Recensione in anteprima: Il bacio del Kraken di Francesca Cani

Autrice: Francesca Cani
Genere: romanzo storico regency
Editore: self
Data di pubblicazione: 14 luglio 2026
La serie è composta da:
- Il Lord delle Brughiere ( Evy e Lawrence)—->Recensione
- Il Duca degli Abissi ( Evy e Lawrence)—->Recensione
- Tra le braccia dello zar (Violet e Konstantin)—->Recensione
- Il bacio del Kraken (Ivar e Daphne)
Il Lord delle Brughiere e il Duca degli Abissi narrano la storia di Evy e Lawrence , in Tra le braccia dello zar conosciamo Violet la sorella di Lawrence ed il suo principe russo Konstantin, ed infine nel Il bacio del Kraken ritroviamo Ivar già apparso nei precedenti romanzi e Daphne
Ivar Clarke non ha mai desiderato nulla che non riuscisse a prendere. Finché incontra Daphne — con i suoi occhiali storti, i suoi libri proibiti e quella testardaggine silenziosa che gli entrava sotto la pelle come un amo.
Lei sapeva tutto del piacere femminile. Lo aveva letto, studiato, annotato a margine in greco antico. Ma nessuna pagina l’aveva preparata a lui — alle sue mani sempre guantate, alla sua bocca che non chiedeva mai il permesso, al modo in cui la guardava come se fosse l’unica cosa al mondo che non riusciva a possedere davvero.
Tra loro c’è un contratto, un segreto antico cinque anni e una domanda che nessuno dei due ha ancora il coraggio di fare ad alta voce.
Fino a quando?

Bentornate Fenici! Immaginavo proprio che l’ennesima fatica di Francesca fosse proprio lui, Ivar, il Kraken.
Personaggi Morally grey con sfumature di bianco e nero, costretti dalla vita a fare cose brutte e che vogliono riscattarsi in un modo o nell’altro meritano una seconda possibilità.

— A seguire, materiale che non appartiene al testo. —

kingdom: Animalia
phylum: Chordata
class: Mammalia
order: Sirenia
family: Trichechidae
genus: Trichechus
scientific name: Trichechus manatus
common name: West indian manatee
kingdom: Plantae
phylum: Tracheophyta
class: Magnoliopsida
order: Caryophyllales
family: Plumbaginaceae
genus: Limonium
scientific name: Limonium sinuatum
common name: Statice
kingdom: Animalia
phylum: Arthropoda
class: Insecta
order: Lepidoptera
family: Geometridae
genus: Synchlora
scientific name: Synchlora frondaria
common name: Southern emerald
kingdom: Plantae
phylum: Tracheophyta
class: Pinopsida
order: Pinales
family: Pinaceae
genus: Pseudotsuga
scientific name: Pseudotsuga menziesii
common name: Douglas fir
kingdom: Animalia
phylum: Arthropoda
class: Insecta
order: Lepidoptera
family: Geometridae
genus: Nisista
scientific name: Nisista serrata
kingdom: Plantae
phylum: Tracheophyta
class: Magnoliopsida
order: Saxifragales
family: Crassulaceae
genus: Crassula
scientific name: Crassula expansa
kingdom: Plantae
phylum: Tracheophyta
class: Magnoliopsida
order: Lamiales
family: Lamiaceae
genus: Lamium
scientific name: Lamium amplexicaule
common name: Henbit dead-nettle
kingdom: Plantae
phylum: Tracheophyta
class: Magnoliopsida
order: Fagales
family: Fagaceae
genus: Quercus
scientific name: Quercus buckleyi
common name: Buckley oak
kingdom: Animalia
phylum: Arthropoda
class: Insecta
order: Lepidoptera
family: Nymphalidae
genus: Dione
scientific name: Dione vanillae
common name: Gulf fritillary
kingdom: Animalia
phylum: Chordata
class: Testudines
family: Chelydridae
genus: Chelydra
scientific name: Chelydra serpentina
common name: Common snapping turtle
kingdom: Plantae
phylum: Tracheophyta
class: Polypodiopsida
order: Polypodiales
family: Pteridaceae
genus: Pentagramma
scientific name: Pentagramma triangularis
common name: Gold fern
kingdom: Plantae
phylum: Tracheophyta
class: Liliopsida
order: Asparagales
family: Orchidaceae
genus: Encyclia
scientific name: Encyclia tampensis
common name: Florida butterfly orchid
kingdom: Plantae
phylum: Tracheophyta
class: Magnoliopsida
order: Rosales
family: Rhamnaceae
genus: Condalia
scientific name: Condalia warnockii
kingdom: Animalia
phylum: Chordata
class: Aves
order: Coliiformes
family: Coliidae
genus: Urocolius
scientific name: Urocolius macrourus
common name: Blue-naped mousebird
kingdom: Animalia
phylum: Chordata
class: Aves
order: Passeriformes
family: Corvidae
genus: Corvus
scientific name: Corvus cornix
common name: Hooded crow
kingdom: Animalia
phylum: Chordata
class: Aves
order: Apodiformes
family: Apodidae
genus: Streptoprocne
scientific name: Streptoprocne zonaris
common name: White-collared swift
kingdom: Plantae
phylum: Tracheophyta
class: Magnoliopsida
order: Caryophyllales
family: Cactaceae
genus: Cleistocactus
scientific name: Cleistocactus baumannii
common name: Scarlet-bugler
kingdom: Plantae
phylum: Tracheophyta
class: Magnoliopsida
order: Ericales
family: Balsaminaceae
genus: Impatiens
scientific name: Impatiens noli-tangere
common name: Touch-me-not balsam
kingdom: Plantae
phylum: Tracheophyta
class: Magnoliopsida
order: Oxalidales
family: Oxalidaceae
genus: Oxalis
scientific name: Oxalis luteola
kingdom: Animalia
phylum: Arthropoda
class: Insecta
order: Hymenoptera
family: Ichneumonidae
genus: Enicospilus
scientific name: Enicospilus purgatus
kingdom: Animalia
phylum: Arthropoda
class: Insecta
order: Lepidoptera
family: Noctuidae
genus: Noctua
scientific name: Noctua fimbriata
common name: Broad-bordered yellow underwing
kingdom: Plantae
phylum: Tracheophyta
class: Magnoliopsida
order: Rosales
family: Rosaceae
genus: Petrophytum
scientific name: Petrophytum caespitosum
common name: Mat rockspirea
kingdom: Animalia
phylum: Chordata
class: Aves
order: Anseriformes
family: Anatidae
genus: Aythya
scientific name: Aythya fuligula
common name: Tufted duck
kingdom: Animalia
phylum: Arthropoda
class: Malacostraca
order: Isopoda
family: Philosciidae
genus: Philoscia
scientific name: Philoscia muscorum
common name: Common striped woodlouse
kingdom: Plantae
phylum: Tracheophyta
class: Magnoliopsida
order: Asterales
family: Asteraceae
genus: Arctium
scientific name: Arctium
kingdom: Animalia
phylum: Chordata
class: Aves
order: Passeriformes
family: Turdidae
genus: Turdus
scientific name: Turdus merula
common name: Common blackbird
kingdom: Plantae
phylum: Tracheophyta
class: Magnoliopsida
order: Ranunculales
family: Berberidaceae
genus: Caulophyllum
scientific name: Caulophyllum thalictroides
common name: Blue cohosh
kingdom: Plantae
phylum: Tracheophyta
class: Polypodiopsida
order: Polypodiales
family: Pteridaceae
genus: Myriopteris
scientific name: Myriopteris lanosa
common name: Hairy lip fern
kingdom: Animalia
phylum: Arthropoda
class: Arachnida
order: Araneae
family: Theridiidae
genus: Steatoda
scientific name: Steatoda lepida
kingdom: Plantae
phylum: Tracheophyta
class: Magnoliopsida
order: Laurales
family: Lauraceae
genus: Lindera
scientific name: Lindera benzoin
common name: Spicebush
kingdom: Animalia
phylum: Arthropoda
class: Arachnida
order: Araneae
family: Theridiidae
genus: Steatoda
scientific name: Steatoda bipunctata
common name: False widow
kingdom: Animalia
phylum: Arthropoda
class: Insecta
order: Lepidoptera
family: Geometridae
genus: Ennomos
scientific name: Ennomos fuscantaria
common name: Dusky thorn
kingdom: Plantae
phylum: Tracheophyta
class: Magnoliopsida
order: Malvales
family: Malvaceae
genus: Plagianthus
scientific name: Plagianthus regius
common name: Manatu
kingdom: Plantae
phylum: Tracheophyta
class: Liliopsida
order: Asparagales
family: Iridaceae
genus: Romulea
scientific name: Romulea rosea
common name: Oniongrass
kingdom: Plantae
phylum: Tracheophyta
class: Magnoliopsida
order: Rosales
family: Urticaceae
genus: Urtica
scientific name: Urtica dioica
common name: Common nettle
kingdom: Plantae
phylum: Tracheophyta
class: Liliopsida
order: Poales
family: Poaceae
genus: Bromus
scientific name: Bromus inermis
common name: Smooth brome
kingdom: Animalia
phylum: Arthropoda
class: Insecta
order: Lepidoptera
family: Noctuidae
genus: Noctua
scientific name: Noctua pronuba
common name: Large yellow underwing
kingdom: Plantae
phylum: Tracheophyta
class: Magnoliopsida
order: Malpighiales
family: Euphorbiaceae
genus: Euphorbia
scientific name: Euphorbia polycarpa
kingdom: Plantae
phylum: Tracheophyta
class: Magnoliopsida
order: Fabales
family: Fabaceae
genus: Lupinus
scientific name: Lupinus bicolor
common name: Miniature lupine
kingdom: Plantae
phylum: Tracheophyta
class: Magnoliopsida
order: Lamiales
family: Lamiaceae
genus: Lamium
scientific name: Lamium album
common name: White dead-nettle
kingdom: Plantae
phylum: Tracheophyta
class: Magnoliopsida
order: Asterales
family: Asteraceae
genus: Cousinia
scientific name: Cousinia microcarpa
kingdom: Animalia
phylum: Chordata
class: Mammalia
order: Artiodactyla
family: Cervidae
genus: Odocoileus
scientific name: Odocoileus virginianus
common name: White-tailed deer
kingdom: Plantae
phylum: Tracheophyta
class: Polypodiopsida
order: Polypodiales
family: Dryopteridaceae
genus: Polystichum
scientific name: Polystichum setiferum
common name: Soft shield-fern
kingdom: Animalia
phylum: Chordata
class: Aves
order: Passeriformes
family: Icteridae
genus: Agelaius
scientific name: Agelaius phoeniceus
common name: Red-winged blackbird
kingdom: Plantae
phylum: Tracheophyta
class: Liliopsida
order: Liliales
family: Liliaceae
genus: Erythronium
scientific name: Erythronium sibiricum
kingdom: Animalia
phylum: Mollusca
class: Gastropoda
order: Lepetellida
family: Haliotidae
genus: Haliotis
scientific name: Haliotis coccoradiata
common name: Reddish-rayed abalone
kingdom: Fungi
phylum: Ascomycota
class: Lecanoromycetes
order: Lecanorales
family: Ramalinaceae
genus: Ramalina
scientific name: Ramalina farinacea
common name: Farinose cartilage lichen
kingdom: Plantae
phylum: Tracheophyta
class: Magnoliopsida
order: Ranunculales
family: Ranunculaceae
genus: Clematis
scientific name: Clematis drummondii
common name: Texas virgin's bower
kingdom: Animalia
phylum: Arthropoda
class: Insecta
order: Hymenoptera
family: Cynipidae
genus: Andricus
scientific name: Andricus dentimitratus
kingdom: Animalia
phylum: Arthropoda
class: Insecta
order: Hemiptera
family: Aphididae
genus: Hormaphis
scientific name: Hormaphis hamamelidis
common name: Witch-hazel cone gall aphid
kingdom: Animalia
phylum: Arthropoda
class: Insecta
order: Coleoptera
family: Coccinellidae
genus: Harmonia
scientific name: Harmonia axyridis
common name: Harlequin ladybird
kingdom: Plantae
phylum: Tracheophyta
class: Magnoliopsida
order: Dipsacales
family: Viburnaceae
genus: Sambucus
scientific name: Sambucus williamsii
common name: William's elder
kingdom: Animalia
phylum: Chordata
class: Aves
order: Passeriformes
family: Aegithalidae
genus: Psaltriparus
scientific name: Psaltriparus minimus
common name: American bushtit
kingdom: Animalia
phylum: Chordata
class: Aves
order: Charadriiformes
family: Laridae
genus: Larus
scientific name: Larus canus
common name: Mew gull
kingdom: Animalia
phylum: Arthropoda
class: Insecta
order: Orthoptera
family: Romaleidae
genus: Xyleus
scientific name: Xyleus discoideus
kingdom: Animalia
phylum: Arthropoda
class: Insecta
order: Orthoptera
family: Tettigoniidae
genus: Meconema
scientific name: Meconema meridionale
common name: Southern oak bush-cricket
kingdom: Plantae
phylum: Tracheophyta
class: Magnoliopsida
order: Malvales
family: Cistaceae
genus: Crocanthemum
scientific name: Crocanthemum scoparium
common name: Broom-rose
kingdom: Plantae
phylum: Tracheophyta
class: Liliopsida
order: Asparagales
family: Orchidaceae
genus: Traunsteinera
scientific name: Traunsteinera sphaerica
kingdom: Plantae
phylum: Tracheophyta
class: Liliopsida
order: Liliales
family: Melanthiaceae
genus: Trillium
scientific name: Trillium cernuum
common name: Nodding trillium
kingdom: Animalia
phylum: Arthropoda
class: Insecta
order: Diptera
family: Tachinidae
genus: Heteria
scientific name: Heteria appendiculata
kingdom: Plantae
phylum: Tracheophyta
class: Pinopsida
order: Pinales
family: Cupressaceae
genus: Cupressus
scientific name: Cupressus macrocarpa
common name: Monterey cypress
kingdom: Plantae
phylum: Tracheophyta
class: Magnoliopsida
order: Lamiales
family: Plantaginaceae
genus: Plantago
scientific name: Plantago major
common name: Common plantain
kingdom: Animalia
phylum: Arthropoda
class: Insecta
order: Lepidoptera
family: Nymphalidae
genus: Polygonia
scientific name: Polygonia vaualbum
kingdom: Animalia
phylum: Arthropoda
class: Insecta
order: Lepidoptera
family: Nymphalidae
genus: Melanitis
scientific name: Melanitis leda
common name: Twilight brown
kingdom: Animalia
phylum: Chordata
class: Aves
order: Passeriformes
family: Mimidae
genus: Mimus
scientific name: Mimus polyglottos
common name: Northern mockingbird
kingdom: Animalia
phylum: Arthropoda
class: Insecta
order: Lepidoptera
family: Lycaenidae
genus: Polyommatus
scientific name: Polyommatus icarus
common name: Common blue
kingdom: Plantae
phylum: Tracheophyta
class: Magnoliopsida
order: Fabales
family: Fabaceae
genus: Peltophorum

Già essere figlio di un nobile inglese e di una schiava islandese è una colpa che lo ha segnato a cui si aggiunge la morte del padre. Essere stato venduto come schiavo lo porterà a diventare egli stesso uno schiavista.
Ivar è il genere di personaggio tormentato che mi piace in una maniera assurda. Ma poi vogliamo mettere la sua statura, i capelli biondo chiaro quasi bianchi, gli occhi azzurri e le mani tatuate per coprire le bruciature? Io ero lì tipo: “dove devo firmare?”
Ritorno seria, con un personaggio simile, con il suo bel bagaglio di colpe, di tormenti e demoni, abbiamo una protagonista fuori dagli schemi che ci garba sempre. Daphne è una ragazza sognatrice che legge ovunque, in qualsiasi situazione e momento, ha un paio di occhiali rotondi sul naso, capelli neri, la frangetta e occhi come il cielo. Riesce a comprendere il greco, cosa che per l’epoca era qualcosa di sconveniente per le donne. Perché il sapere fa paura. Con lei entri subito in sintonia, la sua famiglia invece pensa al profitto e non al suo bene, non può ereditare “essendo femmina” e, se deve farlo, dovrà sposarsi e qui abbiamo il cugino viscido e stronzo (sì, lo avrei preso io a sberle). E allora, perché non sposarsi?
Il destino metterà sulla sua strada Ivar che aveva già conosciuto (o meglio lo aveva visto dopo un naufragio); con il matrimonio lei pensa di essere libera, ma il cinismo di lui si mette in mezzo. Perché lui vuole avere una moglie, fare dei figli e vendicarsi del suo acerrimo nemico, ma poi l’amore fa da padrone cambiando letteralmente i piani del nostro bell’islandese.
Come si fa a non amare un libro del genere? Si conclude il quartetto iniziato con Lawrence perché in un certo senso tutti i personaggi sono connessi, io non vedevo l’ora di sapere di più di Ivar, dai tempi del Duca degli abissi.
Si sente davvero come il Kraken delle leggende, un mostro che non può amare e, se lo fa, senza coinvolgere il cuore. Ha paura. È questa la sua più grande “paura” (perdonate il gioco di parole). Timore di non essere abbastanza, timore di essere quel mostro perché ferito nel corpo (bruciature, vedi le mani coperte dai guanti) e nello spirito. Daphne invece ha quella parte che vuole riscattarsi a ogni costo, vuole essere libera di leggere anche in greco e di essere una studiosa e non assoggettata a un uomo.
Impareranno a essere liberi, a non avere paura e ad amare.